▶ _About this exercise_:
Look in the material below for the line holding "M966 902 985". Set it down exactly, with each later line up to and including the line holding "M966 999 990 964".

▶ _Materials provided_:
-=-=-=-=-
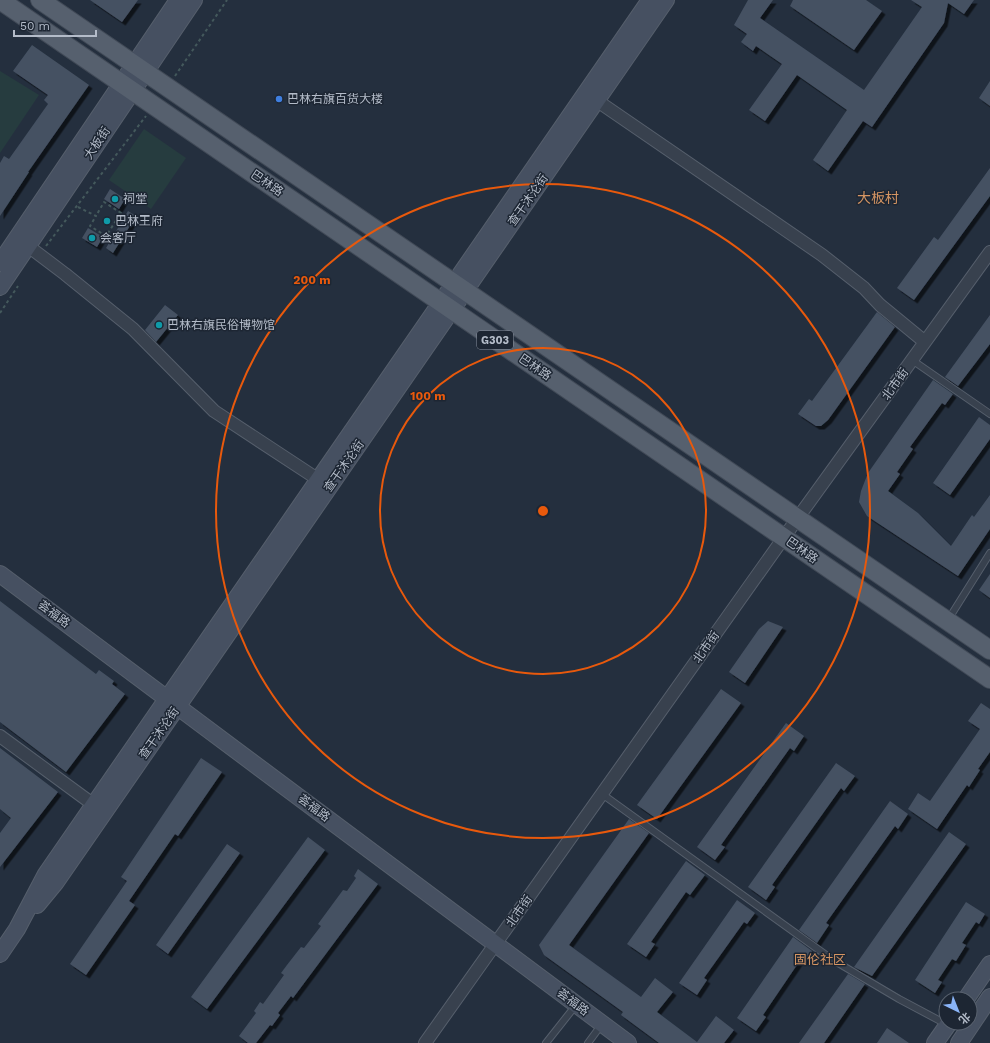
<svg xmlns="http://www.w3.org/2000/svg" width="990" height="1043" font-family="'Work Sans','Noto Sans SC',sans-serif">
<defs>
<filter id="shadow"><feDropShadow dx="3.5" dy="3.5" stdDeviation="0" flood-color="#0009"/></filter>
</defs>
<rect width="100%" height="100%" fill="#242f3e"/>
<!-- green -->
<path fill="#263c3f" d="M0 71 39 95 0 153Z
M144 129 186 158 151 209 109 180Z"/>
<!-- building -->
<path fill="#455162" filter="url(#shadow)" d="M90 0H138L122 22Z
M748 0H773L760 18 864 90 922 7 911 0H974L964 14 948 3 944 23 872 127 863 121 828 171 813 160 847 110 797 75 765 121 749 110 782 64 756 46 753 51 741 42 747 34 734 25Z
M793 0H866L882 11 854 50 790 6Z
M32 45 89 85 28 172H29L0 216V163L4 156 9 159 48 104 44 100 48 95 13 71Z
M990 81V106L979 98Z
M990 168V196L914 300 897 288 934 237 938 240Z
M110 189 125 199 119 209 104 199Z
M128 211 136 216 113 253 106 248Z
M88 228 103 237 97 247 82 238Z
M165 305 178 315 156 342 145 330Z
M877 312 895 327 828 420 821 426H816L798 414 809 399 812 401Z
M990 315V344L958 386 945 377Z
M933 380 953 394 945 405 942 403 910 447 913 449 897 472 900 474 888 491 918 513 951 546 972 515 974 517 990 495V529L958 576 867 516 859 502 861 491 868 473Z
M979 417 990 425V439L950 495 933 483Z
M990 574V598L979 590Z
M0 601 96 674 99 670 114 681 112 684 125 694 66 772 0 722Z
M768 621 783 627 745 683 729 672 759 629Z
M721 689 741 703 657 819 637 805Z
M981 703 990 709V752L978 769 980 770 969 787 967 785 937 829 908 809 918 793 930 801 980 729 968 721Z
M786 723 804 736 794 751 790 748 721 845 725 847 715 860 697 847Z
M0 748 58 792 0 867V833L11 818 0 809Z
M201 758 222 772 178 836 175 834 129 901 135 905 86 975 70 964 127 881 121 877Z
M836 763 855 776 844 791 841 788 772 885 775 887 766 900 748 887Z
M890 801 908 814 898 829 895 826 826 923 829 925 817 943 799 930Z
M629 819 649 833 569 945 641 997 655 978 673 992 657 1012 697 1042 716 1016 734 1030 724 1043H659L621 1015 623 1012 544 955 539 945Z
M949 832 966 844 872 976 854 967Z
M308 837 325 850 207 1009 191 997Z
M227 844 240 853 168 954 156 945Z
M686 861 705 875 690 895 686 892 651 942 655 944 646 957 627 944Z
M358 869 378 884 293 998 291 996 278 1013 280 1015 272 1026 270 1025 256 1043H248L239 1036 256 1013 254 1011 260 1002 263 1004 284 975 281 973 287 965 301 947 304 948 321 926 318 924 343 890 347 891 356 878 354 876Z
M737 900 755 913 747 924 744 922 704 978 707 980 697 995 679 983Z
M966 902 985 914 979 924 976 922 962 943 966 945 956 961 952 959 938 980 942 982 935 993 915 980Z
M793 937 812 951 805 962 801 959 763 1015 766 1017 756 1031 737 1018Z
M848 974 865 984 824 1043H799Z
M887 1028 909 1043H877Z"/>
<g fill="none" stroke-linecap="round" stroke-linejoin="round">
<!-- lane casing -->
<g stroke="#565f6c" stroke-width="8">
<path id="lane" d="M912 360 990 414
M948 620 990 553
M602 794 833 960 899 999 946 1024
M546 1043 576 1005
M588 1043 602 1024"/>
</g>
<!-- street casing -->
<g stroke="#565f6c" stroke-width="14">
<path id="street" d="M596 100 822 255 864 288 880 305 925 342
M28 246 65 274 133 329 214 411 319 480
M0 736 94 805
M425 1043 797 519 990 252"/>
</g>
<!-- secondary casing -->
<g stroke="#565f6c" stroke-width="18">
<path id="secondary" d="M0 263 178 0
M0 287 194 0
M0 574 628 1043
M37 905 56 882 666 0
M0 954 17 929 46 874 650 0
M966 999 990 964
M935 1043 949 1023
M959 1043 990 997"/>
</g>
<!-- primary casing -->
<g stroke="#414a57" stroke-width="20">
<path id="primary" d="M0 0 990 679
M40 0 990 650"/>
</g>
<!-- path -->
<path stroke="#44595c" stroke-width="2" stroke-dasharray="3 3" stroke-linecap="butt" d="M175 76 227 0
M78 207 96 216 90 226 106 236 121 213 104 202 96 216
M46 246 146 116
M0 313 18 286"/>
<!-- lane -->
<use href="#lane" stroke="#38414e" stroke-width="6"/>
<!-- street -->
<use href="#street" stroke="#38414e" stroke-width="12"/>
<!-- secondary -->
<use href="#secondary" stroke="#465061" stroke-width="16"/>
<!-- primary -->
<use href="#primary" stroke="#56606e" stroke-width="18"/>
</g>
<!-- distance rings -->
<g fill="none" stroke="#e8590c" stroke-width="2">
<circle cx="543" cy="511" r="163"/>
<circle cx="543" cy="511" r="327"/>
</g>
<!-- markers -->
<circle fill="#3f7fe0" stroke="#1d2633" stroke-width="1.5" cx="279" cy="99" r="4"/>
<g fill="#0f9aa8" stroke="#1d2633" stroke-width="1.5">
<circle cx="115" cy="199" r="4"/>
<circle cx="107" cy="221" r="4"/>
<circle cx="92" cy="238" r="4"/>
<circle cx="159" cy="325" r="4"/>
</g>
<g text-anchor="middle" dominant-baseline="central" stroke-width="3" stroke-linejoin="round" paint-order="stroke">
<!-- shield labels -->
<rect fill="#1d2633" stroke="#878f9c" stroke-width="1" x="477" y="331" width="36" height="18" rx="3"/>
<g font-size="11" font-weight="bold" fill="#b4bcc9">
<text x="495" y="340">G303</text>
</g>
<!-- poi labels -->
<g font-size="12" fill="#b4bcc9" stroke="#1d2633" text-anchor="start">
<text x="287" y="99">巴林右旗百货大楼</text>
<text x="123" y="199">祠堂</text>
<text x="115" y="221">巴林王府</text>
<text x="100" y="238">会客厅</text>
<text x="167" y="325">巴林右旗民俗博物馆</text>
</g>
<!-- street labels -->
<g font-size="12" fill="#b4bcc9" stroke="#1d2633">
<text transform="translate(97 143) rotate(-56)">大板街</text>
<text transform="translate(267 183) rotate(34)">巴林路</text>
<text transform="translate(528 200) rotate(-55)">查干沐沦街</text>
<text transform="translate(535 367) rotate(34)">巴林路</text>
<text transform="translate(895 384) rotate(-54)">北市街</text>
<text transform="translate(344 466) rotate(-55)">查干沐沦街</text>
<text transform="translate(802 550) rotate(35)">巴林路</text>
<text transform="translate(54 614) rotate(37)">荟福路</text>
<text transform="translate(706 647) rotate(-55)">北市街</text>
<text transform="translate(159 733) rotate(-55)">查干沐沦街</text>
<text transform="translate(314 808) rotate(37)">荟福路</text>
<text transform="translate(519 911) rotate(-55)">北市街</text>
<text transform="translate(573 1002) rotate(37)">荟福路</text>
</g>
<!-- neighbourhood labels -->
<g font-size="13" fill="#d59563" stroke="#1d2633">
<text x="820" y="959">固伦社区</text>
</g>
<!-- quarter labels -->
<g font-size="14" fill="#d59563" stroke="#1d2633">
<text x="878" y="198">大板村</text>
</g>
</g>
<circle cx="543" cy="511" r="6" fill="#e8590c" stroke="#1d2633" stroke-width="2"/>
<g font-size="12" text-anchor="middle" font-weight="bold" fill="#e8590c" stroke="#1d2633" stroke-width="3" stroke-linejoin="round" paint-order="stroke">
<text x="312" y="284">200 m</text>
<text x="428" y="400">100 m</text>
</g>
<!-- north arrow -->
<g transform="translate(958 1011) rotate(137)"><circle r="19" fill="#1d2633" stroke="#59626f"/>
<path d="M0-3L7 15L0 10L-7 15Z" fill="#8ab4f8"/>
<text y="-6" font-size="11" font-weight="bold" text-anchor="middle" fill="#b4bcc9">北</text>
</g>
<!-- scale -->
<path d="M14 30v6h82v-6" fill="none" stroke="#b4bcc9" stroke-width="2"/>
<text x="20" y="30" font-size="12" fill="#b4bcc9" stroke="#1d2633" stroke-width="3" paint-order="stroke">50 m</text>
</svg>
-=-=-=-=-
▶ _Exercise output_:
M966 902 985 914 979 924 976 922 962 943 966 945 956 961 952 959 938 980 942 982 935 993 915 980Z
M793 937 812 951 805 962 801 959 763 1015 766 1017 756 1031 737 1018Z
M848 974 865 984 824 1043H799Z
M887 1028 909 1043H877Z"/>
<g fill="none" stroke-linecap="round" stroke-linejoin="round">
<!-- lane casing -->
<g stroke="#565f6c" stroke-width="8">
<path id="lane" d="M912 360 990 414
M948 620 990 553
M602 794 833 960 899 999 946 1024
M546 1043 576 1005
M588 1043 602 1024"/>
</g>
<!-- street casing -->
<g stroke="#565f6c" stroke-width="14">
<path id="street" d="M596 100 822 255 864 288 880 305 925 342
M28 246 65 274 133 329 214 411 319 480
M0 736 94 805
M425 1043 797 519 990 252"/>
</g>
<!-- secondary casing -->
<g stroke="#565f6c" stroke-width="18">
<path id="secondary" d="M0 263 178 0
M0 287 194 0
M0 574 628 1043
M37 905 56 882 666 0
M0 954 17 929 46 874 650 0
M966 999 990 964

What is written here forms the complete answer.